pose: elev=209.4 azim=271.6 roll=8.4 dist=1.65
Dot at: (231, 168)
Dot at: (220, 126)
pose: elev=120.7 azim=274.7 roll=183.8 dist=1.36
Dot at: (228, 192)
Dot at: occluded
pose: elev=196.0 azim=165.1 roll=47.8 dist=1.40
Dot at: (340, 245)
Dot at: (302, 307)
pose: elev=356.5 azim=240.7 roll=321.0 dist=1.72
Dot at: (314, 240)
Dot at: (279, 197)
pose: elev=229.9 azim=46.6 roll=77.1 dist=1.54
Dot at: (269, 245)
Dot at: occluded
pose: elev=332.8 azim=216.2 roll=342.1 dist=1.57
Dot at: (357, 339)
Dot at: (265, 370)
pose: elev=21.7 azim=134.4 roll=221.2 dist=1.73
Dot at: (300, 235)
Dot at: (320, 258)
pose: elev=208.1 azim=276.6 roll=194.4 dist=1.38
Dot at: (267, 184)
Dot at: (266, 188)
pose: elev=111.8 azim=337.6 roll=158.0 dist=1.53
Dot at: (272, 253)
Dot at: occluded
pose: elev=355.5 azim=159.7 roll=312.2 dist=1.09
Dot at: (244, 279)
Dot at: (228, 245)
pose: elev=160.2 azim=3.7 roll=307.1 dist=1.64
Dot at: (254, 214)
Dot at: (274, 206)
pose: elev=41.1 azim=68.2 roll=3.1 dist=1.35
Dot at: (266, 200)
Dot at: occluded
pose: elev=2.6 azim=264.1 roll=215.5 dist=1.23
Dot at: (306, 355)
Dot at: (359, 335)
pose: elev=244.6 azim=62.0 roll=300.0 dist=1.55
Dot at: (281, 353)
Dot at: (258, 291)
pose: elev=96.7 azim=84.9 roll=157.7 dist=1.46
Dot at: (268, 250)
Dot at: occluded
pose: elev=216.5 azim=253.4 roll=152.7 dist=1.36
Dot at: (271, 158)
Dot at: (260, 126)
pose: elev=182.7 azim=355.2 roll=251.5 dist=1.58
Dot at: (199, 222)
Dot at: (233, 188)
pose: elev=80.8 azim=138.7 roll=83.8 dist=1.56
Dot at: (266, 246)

--------

Rewrite all of the rows above, replacing every "pose" with "camera" and leaving everything else unchanged.

▶ Exercise solution
camera: elev=209.4 azim=271.6 roll=8.4 dist=1.65
Dot at: (231, 168)
Dot at: (220, 126)
camera: elev=120.7 azim=274.7 roll=183.8 dist=1.36
Dot at: (228, 192)
Dot at: occluded
camera: elev=196.0 azim=165.1 roll=47.8 dist=1.40
Dot at: (340, 245)
Dot at: (302, 307)
camera: elev=356.5 azim=240.7 roll=321.0 dist=1.72
Dot at: (314, 240)
Dot at: (279, 197)
camera: elev=229.9 azim=46.6 roll=77.1 dist=1.54
Dot at: (269, 245)
Dot at: occluded
camera: elev=332.8 azim=216.2 roll=342.1 dist=1.57
Dot at: (357, 339)
Dot at: (265, 370)
camera: elev=21.7 azim=134.4 roll=221.2 dist=1.73
Dot at: (300, 235)
Dot at: (320, 258)
camera: elev=208.1 azim=276.6 roll=194.4 dist=1.38
Dot at: (267, 184)
Dot at: (266, 188)
camera: elev=111.8 azim=337.6 roll=158.0 dist=1.53
Dot at: (272, 253)
Dot at: occluded
camera: elev=355.5 azim=159.7 roll=312.2 dist=1.09
Dot at: (244, 279)
Dot at: (228, 245)
camera: elev=160.2 azim=3.7 roll=307.1 dist=1.64
Dot at: (254, 214)
Dot at: (274, 206)
camera: elev=41.1 azim=68.2 roll=3.1 dist=1.35
Dot at: (266, 200)
Dot at: occluded
camera: elev=2.6 azim=264.1 roll=215.5 dist=1.23
Dot at: (306, 355)
Dot at: (359, 335)
camera: elev=244.6 azim=62.0 roll=300.0 dist=1.55
Dot at: (281, 353)
Dot at: (258, 291)
camera: elev=96.7 azim=84.9 roll=157.7 dist=1.46
Dot at: (268, 250)
Dot at: occluded
camera: elev=216.5 azim=253.4 roll=152.7 dist=1.36
Dot at: (271, 158)
Dot at: (260, 126)
camera: elev=182.7 azim=355.2 roll=251.5 dist=1.58
Dot at: (199, 222)
Dot at: (233, 188)
camera: elev=80.8 azim=138.7 roll=83.8 dist=1.56
Dot at: (266, 246)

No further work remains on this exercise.